> _Work required_: Take the data below and copy exactly the lines starting at the one with "left front paw: (223, 332)" and finishing at the one with "right knee: (666, 393)", both included.

> _Data under study_:
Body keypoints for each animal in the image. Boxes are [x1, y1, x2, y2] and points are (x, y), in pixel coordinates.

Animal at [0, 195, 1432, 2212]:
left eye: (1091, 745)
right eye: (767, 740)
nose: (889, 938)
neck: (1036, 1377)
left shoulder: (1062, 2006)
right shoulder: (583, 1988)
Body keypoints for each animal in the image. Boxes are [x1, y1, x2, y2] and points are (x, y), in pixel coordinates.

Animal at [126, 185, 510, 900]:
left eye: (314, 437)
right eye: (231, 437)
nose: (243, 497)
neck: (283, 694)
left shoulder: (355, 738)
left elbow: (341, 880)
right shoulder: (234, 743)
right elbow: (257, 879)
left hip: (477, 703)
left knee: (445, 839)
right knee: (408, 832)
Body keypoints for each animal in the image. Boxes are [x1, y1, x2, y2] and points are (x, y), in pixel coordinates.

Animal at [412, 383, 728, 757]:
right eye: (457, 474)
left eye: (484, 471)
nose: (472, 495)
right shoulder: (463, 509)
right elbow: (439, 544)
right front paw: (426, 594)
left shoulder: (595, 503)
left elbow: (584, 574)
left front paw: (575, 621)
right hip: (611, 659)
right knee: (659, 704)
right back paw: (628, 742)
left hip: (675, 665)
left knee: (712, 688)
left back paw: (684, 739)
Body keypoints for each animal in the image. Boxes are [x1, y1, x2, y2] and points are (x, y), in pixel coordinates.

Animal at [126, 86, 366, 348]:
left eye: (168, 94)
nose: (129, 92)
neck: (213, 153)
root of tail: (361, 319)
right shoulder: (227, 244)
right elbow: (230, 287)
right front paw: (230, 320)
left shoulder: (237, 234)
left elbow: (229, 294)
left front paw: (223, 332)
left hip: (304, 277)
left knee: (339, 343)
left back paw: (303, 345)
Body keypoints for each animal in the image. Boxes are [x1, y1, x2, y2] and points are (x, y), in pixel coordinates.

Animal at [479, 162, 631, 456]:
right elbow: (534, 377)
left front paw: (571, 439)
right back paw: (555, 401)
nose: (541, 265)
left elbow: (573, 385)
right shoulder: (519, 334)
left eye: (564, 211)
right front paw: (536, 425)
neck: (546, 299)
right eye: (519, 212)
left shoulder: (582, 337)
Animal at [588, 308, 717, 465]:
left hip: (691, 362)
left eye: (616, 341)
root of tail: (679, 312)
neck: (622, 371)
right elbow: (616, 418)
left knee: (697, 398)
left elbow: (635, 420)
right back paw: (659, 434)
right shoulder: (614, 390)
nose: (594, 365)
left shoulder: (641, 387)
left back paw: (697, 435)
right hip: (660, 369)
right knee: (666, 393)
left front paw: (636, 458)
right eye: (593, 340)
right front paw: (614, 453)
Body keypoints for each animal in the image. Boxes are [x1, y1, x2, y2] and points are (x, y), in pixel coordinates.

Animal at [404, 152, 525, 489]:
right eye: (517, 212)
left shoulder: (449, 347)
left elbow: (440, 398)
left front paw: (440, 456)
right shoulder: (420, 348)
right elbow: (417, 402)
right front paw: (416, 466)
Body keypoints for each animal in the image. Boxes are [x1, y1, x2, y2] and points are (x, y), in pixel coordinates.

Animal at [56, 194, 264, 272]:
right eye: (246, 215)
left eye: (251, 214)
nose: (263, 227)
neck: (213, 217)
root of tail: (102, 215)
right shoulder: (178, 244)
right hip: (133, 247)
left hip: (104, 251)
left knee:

> _Solution to the problem_:
left front paw: (223, 332)
left hip: (304, 277)
left knee: (339, 343)
left back paw: (303, 345)
Body keypoints for each animal in the image. Boxes are [x1, y1, x2, y2] and points are (x, y), in pixel coordinates.

Animal at [479, 162, 631, 456]:
right elbow: (534, 377)
left front paw: (571, 439)
right back paw: (555, 401)
nose: (541, 265)
left elbow: (573, 385)
right shoulder: (519, 334)
left eye: (564, 211)
right front paw: (536, 425)
neck: (546, 299)
right eye: (519, 212)
left shoulder: (582, 337)
Animal at [588, 308, 717, 465]:
left hip: (691, 362)
left eye: (616, 341)
root of tail: (679, 312)
neck: (622, 371)
right elbow: (616, 418)
left knee: (697, 398)
left elbow: (635, 420)
right back paw: (659, 434)
right shoulder: (614, 390)
nose: (594, 365)
left shoulder: (641, 387)
left back paw: (697, 435)
right hip: (660, 369)
right knee: (666, 393)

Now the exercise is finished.